## [Directions for this task]
Format every nonblank line of the entries below as a Markdown table with the columns Row and Line, numbering the rows in order. Leave the pictures out of the answer.

(Collected data)
___
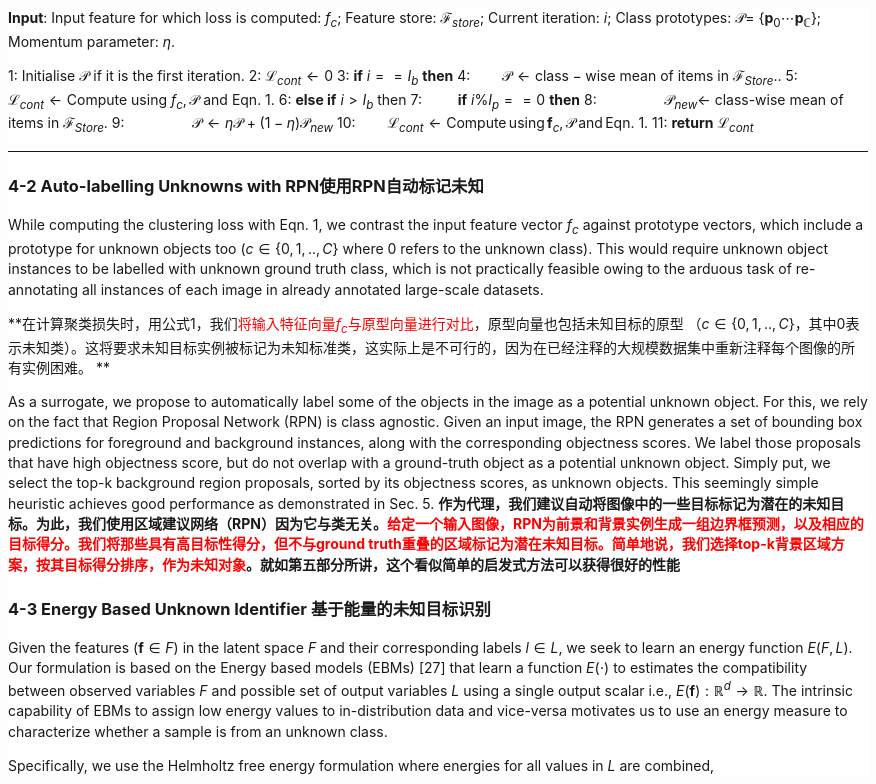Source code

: **Input**: Input feature for which loss is computed: $f_c;$ Feature
 store: $\mathcal{F}_{store};$ Current iteration: $i;$ Class prototypes: $\mathcal{P}=$ $\{\boldsymbol{p}_0\cdots\boldsymbol{p}_\mathbb{C}\};$ Momentum parameter: $\eta.$

1: Initialise $\mathcal{P}$ if it is the first iteration. 
2: $\mathcal{L}_{cont}\gets0$
 3: **if** $i==I_b$ **then** 
4:$\qquad\mathcal{P}\leftarrow\mathsf{class-wise~mean~of~items~in~}\mathcal{F}_{Store}. .$
 5: $\qquad\mathcal{L}_{cont}\gets\mathsf{Compute}$ using $f_c,\mathcal{P}$ and Eqn. 1. 
6: **else if** $i>I_b$ then
 7: $\qquad$**if** $i\%I_p==0$ **then**
 8: $\qquad\qquad\mathcal{P}_{new}\gets$ class-wise mean of items in $\mathcal{F}_{Store}.$
 9: $\qquad\qquad\mathcal{P}\gets\eta\mathcal{P}+(1-\eta)\mathcal{P}_{new}$
10:$\qquad\mathcal{L}_{cont}\leftarrow\mathsf{Compute\,using\,}\boldsymbol{f}_c,\mathcal{P}\,\mathrm{and}\,\mathsf{Eqn.~1.}$
 11: **return** $\mathcal{L}_{cont}$

-------

### 4-2 Auto-labelling Unknowns with RPN使用RPN自动标记未知

While computing the clustering loss with Eqn. 1, we contrast the input feature vector $f_c$ against prototype vectors, which include a prototype for unknown objects too $(c\in\{0,1,..,{C}\}$ where 0 refers to the unknown class). This would require unknown object instances to be labelled with unknown ground truth class, which is not practically feasible owing to the arduous task of re-annotating all instances of each image in already annotated large-scale datasets.

**在计算聚类损失时，用公式1，我们<font color="red">将输入特征向量$f_c$与原型向量进行对比</font>，原型向量也包括未知目标的原型 （$c\in\{0,1,..,{C}\}$，其中0表示未知类）。这将要求未知目标实例被标记为未知标准类，这实际上是不可行的，因为在已经注释的大规模数据集中重新注释每个图像的所有实例困难。 **

As a surrogate, we propose to automatically label some of the objects in the image as a potential unknown object. For this, we rely on the fact that Region Proposal Network (RPN) is class agnostic. Given an input image, the RPN generates a set of bounding box predictions for foreground and background instances, along with the corresponding objectness scores. We label those proposals that have high objectness score, but do not overlap with a ground-truth object as a potential unknown object. Simply put, we select the top-k background region proposals, sorted by its objectness scores, as unknown objects. This seemingly simple heuristic achieves good performance as demonstrated in Sec. 5.
**作为代理，我们建议自动将图像中的一些目标标记为潜在的未知目标。为此，我们使用区域建议网络（RPN）因为它与类无关。<font color="red">给定一个输入图像，RPN为前景和背景实例生成一组边界框预测，以及相应的目标得分。我们将那些具有高目标性得分，但不与ground truth重叠的区域标记为潜在未知目标。简单地说，我们选择top-k背景区域方案，按其目标得分排序，作为未知对象</font>。就如第五部分所讲，这个看似简单的启发式方法可以获得很好的性能**

### 4-3  Energy Based Unknown Identifier 基于能量的未知目标识别

Given the features $(\boldsymbol{f}\in F)$ in the latent space $F$ and their corresponding labels $l\in L$, we seek to learn an energy function $E(F,L).$ Our formulation is based on the Energy based models (EBMs) [27] that learn a function $E(\cdot)$ to estimates the compatibility between observed variables $F$ and possible set of output variables $L$ using a single output scalar i.e., $E(\boldsymbol{f}):\mathbb{R}^d\to\mathbb{R}.$ The intrinsic capability of EBMs to assign low energy values to in-distribution data and vice-versa motivates us to use an energy measure to characterize whether a sample is from an unknown class.

Specifically, we use the Helmholtz free energy formulation where energies for all values in $L$ are combined,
___
## [Answer to this problem]
| Row | Line |
|---|---|
| 1 | Source code |
| 2 | : **Input**: Input feature for which loss is computed: $f_c;$ Feature |
| 3 |  store: $\mathcal{F}_{store};$ Current iteration: $i;$ Class prototypes: $\mathcal{P}=$ $\{\boldsymbol{p}_0\cdots\boldsymbol{p}_\mathbb{C}\};$ Momentum parameter: $\eta.$ |
| 4 | 1: Initialise $\mathcal{P}$ if it is the first iteration.  |
| 5 | 2: $\mathcal{L}_{cont}\gets0$ |
| 6 |  3: **if** $i==I_b$ **then**  |
| 7 | 4:$\qquad\mathcal{P}\leftarrow\mathsf{class-wise~mean~of~items~in~}\mathcal{F}_{Store}. .$ |
| 8 |  5: $\qquad\mathcal{L}_{cont}\gets\mathsf{Compute}$ using $f_c,\mathcal{P}$ and Eqn. 1.  |
| 9 | 6: **else if** $i>I_b$ then |
| 10 |  7: $\qquad$**if** $i\%I_p==0$ **then** |
| 11 |  8: $\qquad\qquad\mathcal{P}_{new}\gets$ class-wise mean of items in $\mathcal{F}_{Store}.$ |
| 12 |  9: $\qquad\qquad\mathcal{P}\gets\eta\mathcal{P}+(1-\eta)\mathcal{P}_{new}$ |
| 13 | 10:$\qquad\mathcal{L}_{cont}\leftarrow\mathsf{Compute\,using\,}\boldsymbol{f}_c,\mathcal{P}\,\mathrm{and}\,\mathsf{Eqn.~1.}$ |
| 14 |  11: **return** $\mathcal{L}_{cont}$ |
| 15 | ------- |
| 16 | ### 4-2 Auto-labelling Unknowns with RPN使用RPN自动标记未知 |
| 17 | While computing the clustering loss with Eqn. 1, we contrast the input feature vector $f_c$ against prototype vectors, which include a prototype for unknown objects too $(c\in\{0,1,..,{C}\}$ where 0 refers to the unknown class). This would require unknown object instances to be labelled with unknown ground truth class, which is not practically feasible owing to the arduous task of re-annotating all instances of each image in already annotated large-scale datasets. |
| 18 | **在计算聚类损失时，用公式1，我们<font color="red">将输入特征向量$f_c$与原型向量进行对比</font>，原型向量也包括未知目标的原型 （$c\in\{0,1,..,{C}\}$，其中0表示未知类）。这将要求未知目标实例被标记为未知标准类，这实际上是不可行的，因为在已经注释的大规模数据集中重新注释每个图像的所有实例困难。 ** |
| 19 | As a surrogate, we propose to automatically label some of the objects in the image as a potential unknown object. For this, we rely on the fact that Region Proposal Network (RPN) is class agnostic. Given an input image, the RPN generates a set of bounding box predictions for foreground and background instances, along with the corresponding objectness scores. We label those proposals that have high objectness score, but do not overlap with a ground-truth object as a potential unknown object. Simply put, we select the top-k background region proposals, sorted by its objectness scores, as unknown objects. This seemingly simple heuristic achieves good performance as demonstrated in Sec. 5. |
| 20 | **作为代理，我们建议自动将图像中的一些目标标记为潜在的未知目标。为此，我们使用区域建议网络（RPN）因为它与类无关。<font color="red">给定一个输入图像，RPN为前景和背景实例生成一组边界框预测，以及相应的目标得分。我们将那些具有高目标性得分，但不与ground truth重叠的区域标记为潜在未知目标。简单地说，我们选择top-k背景区域方案，按其目标得分排序，作为未知对象</font>。就如第五部分所讲，这个看似简单的启发式方法可以获得很好的性能** |
| 21 | ### 4-3  Energy Based Unknown Identifier 基于能量的未知目标识别 |
| 22 | Given the features $(\boldsymbol{f}\in F)$ in the latent space $F$ and their corresponding labels $l\in L$, we seek to learn an energy function $E(F,L).$ Our formulation is based on the Energy based models (EBMs) [27] that learn a function $E(\cdot)$ to estimates the compatibility between observed variables $F$ and possible set of output variables $L$ using a single output scalar i.e., $E(\boldsymbol{f}):\mathbb{R}^d\to\mathbb{R}.$ The intrinsic capability of EBMs to assign low energy values to in-distribution data and vice-versa motivates us to use an energy measure to characterize whether a sample is from an unknown class. |
| 23 | Specifically, we use the Helmholtz free energy formulation where energies for all values in $L$ are combined, |